5. Sexually antagonistic selection

A final possibility is that homosexuality genes might produce different effects for males versus females. It could be that when homosexual genes reside in male family members this would result in them having fewer offspring. Yet when these same genes reside in the female family line they could result in them getting more offspring to compensate for the loss of fitness in males. There is some support for this. One study found that the mothers of homosexuals had, on average, more children than mothers of heterosexual children. And the family members of the mothers’ line in homosexuals also sired more offspring. A review study just published in the Quarterly Review of Biology provides further support for this hypothesis. It suggests that particular (epigenetic) mechanisms that suppress androgens in female fetuses -- that enable them to grow into more feminine bodies with feminine brains -- also suppress androgens in male fetuses, which has the side effect of turning them into less masculine men. If these feminine women do better than the average female in getting more children such a mechanism could result in the propagation of homosexual genes.

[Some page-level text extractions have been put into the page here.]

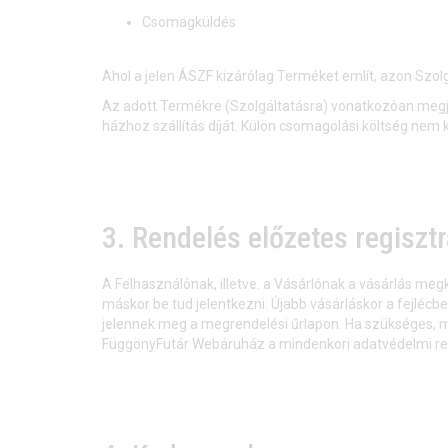
Csomagküldés
Ahol a jelen ÁSZF kizárólag Terméket említ, azon Szolgál
Az adott Termékre (Szolgáltatásra) vonatkozóan megj
házhoz szállítás díját. Külön csomagolási költség nem 
3. Rendelés előzetes regisztr
A Felhasználónak, illetve. a Vásárlónak a vásárlás m
máskor be tud jelentkezni. Újabb vásárláskor a fejlécb
jelennek meg a megrendelési űrlapon. Ha szükséges, m
FüggönyFutár Webáruház a mindenkori adatvédelmi re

These are some of the evolutionary hypotheses that are out there to support the relatively well-established scientific claim that homosexuality is a natural (normal) sexual orientation. More research is needed and hopefully in 2013 scientists will come closer to solving the mystery of homosexuality.

The biological science of homosexuality suggests that rather than discussing how we feel about homosexuals and how society should treat them, we should ask ourselves why homosexuality exists and what its functions are (or were).

1. Barash, D. P. (2012). Homo Mysterious: Evolutionary Puzzles of Human Nature. Oxford University Press.